In New Jersey, every effort was made to save that one, lone nest in the state, Hajna said. What succeeded best was a technique called “hacking”, in which eggs were snatched from the nest, replaced with dummy eggs, and hatched in an incubator. Once hatched, the babies were returned to the nest and the dummy eggs removed. The parents seemed not to notice and started raising their hatchlings.

A true success story, the eagle save and rescue efforts worked so well that the number of nests in the state grew from one in 1982 to 161 by 2016. About 200 eaglets were hatched last year from those nests. (Fifty percent of young eagles, however, do not make it through their first year.)

It turns out that southern New Jersey is prime eagle grounds. Nearly 50 percent of the nests in the state are in the Gloucester, Salem and Cumberland counties, following the Delaware River to the sea.

Gloucester County currently has 14 active nests, according to DEP records, and a long-term Gibbstown resident may well have discovered the very first nest in the county to start up as eagles began to spread once more.

In 1991, Isabella “Bunny” Clegg and her husband, Elmer, went out looking for an eagle’s nest.

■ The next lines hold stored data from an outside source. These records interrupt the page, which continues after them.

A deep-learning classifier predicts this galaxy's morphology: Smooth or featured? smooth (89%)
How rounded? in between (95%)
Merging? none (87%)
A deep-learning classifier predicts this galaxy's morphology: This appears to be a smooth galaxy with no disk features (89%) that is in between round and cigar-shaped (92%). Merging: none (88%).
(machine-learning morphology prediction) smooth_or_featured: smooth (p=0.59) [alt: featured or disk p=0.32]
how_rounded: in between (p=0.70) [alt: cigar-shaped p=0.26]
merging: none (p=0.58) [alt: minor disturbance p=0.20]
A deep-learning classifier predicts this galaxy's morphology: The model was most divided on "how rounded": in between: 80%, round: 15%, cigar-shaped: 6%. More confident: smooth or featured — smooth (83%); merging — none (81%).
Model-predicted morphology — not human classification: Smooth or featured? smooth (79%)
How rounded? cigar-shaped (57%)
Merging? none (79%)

She couldn’t remember seeing an eagle but, “We heard in town there was a nest around here so we were checking around to see if we could see it.”

Sure enough, they noticed a large nest in a tall tree near the DuPont Repauno Works. An outdoorsman, Elmer Clegg took an interest in the nesting birds and often arranged his walking schedule to include the nest, his wife said. “I don’t think there were any other nests in the county, at least, that I heard of,” Bunny recalled. “So it might have been the first to come back.”

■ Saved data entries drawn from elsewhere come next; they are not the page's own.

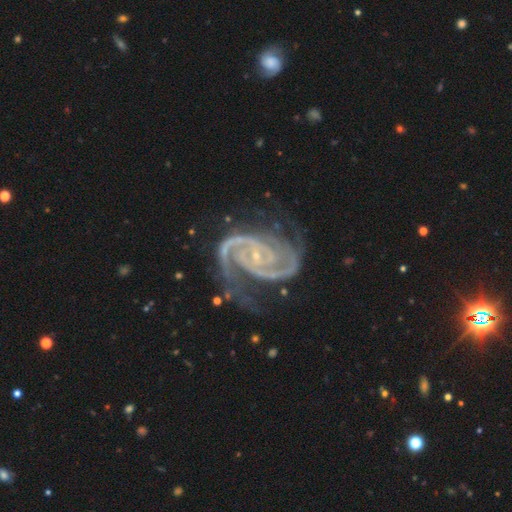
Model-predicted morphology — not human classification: type=featured or disk (94%); edge-on=no (98%); bar=no (52%); spiral arms=yes (99%); winding=tight (48%); arm count=2 (76%); bulge=small (86%); merging=none (61%).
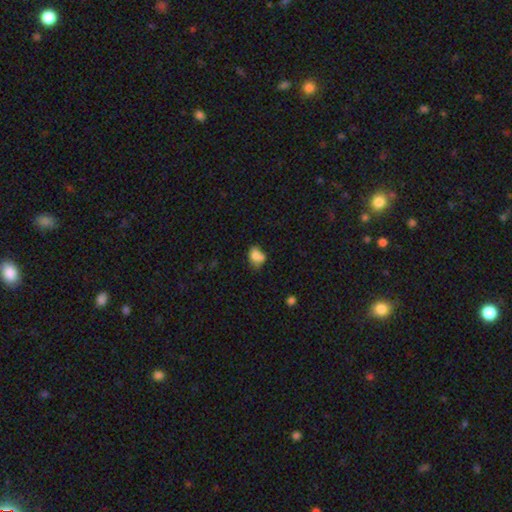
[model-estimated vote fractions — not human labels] The model was most divided on "merging": none: 37%, minor disturbance: 27%, merger: 25%, major disturbance: 11%. More confident: smooth or featured — smooth (76%); how rounded — in between (62%).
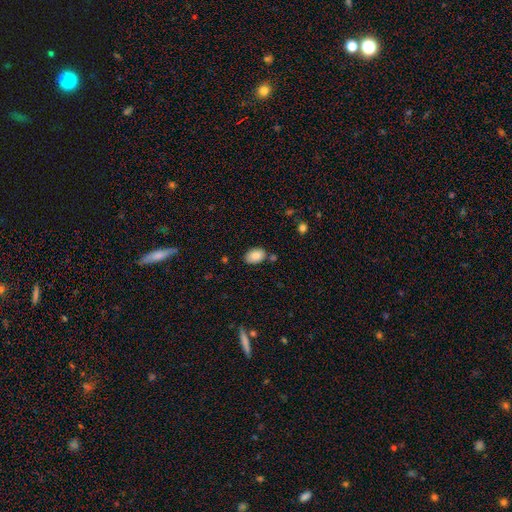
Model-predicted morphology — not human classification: Smooth or featured? Predicted: smooth (p=0.85). How rounded? Predicted: in between (p=0.88). Merging? Predicted: none (p=0.77).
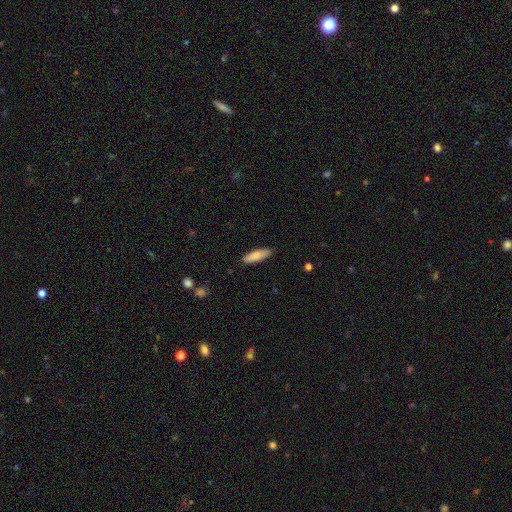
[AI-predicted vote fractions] smooth_or_featured: smooth (p=0.83) [alt: featured or disk p=0.12]
how_rounded: cigar-shaped (p=0.55) [alt: in between p=0.43]
merging: none (p=0.87) [alt: minor disturbance p=0.10]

AN EAGLE swooped down into a Woolwich Township farm field recently, focusing on chasing some vultures away from road kill. Bystanders said the eagle easily won that battle.
AN EAGLE swooped down into a Woolwich Township farm field recently, focusing on chasing some vultures away from road kill. Bystanders said the eagle easily won that battle.

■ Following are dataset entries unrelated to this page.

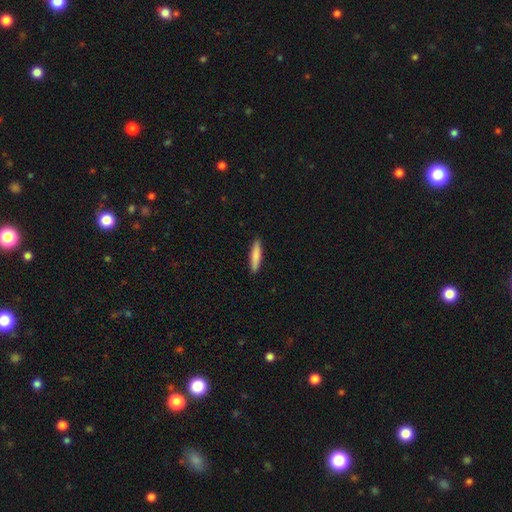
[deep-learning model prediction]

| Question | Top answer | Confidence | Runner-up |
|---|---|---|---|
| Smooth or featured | smooth | 81% | featured or disk (13%) |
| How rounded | cigar-shaped | 87% | in between (12%) |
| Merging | none | 91% | minor disturbance (7%) |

One day Bunny Clegg met a man from the DEP’s Division of Fish and Wildlife, Endangered and Non-game Species Program, also checking on the nest. The DEP was looking for eagle watchers, he told Bunny.

They wanted observers to train to go out periodically and observe happenings in active nests. It is a vital program that uses volunteers to keep the DEP informed of nest activity and problems.

“I volunteered Elmer,” Bunny said. “I knew that was just what he’d like.” Elmer, a veteran of the Air Force, whose seal is a bald eagle with wings spread, “really enjoyed it,” she said. “He would go out. He would sit for hours and hours looking at the nest.”

More eagles entered the area as the eagle population rebounded. Bunny and Elmer began taking on more nests. “I saw it as something we could do together after he retired (in 1993),” she said. “We’d go out, sometimes all bundled up, and watch the nests with our scope. We’ve been doing it for pretty much more than 20 years. Since DuPont has been out of business, the woods have grown and wildlife has moved in by the Delaware River. We were the first in the area to become volunteer observers.”

At one point, the Cleggs were watching eight eagle nests from “the Gibbstown area to Oldman’s Creek just outside of Swedesboro,” traveling in their truck several days a week to keep abreast of the eagles. “It was a lot to take on,” she said, “so we gave away the Oldman’s Creek nest.” She still watches six to seven nests.

Her husband, she said, “had a sixth sense. If a nest fails (to hatch eggs, or is blown down, for example) the eagles will seek a new nest. Elmer would say, ‘Where would I go if I were an eagle here’ and he’d find the new nest. I remember early on when each nest was critical, there were so few of them. It’s a big day when you see, like my husband would say, ‘the first fuzzy little head above the nest.’ It meant a hatchling had arrived. It was so exciting. Elmer waited for that every year, the babies.”

No longer on the endangered list (but still a protected species), the eagles have benefited from the DEP expertise and the dedication of volunteers like the Cleggs ,whose children are now eagle watchers. People who have never seen an eagle except on video or in pictures are lately surprised to come across the birds, but the eagles are there in increasing encounters.

Isabella Cox, 16, from Pennsville, had just such a surprise encounter. She was driving with her family along a back road near Swedesboro last spring. “We saw a bald eagle,” she said, remembering the excitement. “It had the big white head and it was pretty big for a bird. Other than in a zoo, that’s the first time I’ve seen a bald eagle. We all saw it and said, ‘Oh look! Look at that!’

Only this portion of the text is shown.